EU wind industry in skills shortage crisis
The European wind industry faces a severe skills shortage of around 5,500 appropriately qualified staff per year, according to the EU's Wind Energy Technology Platform (TPWind).
An upcoming report, based on research by the renewable energy consultancy GL Garrad Hassan will also warn that this shortfall could climb to 18,000 by 2030, which is almost 5% of the entire wind industry workforce.
GL Garrad Hassan chairman Andrew Garrad said: “There is a real risk of a shortage of suitably skilled workers. Well over half of the shortfall in new workers in 2030 could be in operations and maintenance. Engineers are in desperately short supply and the problem will get far worse unless action is taken.”
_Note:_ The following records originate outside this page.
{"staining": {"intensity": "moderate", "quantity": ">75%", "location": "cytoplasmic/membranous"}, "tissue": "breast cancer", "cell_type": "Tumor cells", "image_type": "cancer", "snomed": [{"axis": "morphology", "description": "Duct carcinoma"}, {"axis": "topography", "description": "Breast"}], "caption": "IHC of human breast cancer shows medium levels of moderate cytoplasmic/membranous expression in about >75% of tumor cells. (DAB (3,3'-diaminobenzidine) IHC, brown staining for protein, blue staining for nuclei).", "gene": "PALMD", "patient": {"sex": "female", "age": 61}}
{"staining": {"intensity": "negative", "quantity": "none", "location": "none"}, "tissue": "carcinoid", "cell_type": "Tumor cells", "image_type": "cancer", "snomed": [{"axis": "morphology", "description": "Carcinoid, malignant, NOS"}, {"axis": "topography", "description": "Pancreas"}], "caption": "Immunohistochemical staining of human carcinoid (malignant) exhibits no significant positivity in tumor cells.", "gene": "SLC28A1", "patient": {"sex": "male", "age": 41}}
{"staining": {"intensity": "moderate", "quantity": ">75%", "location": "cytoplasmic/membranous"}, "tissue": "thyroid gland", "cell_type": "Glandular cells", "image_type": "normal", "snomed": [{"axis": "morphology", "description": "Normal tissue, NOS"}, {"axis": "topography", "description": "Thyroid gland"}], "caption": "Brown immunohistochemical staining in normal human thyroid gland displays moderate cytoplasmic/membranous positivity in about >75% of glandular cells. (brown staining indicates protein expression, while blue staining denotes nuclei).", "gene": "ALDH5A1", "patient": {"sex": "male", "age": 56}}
The full report will be published later this year but its initial recommendations were presented today at the Eropean Wind Energy Association’s 2013 Annual Event.
Among the recommendations was the need to emphasise science, technology, engineering and maths skills in vocational training, increase the number of graduates of wind energy generalist courses and to further the harmonisation of vocational education and training across the EU.
TPWind chairman Henning Kruse added: “Targeted training courses must be created and graduate numbers from those courses increased, so that the sector can meet its staff needs and continue to provide jobs and revenue in today’s tough economic climate.”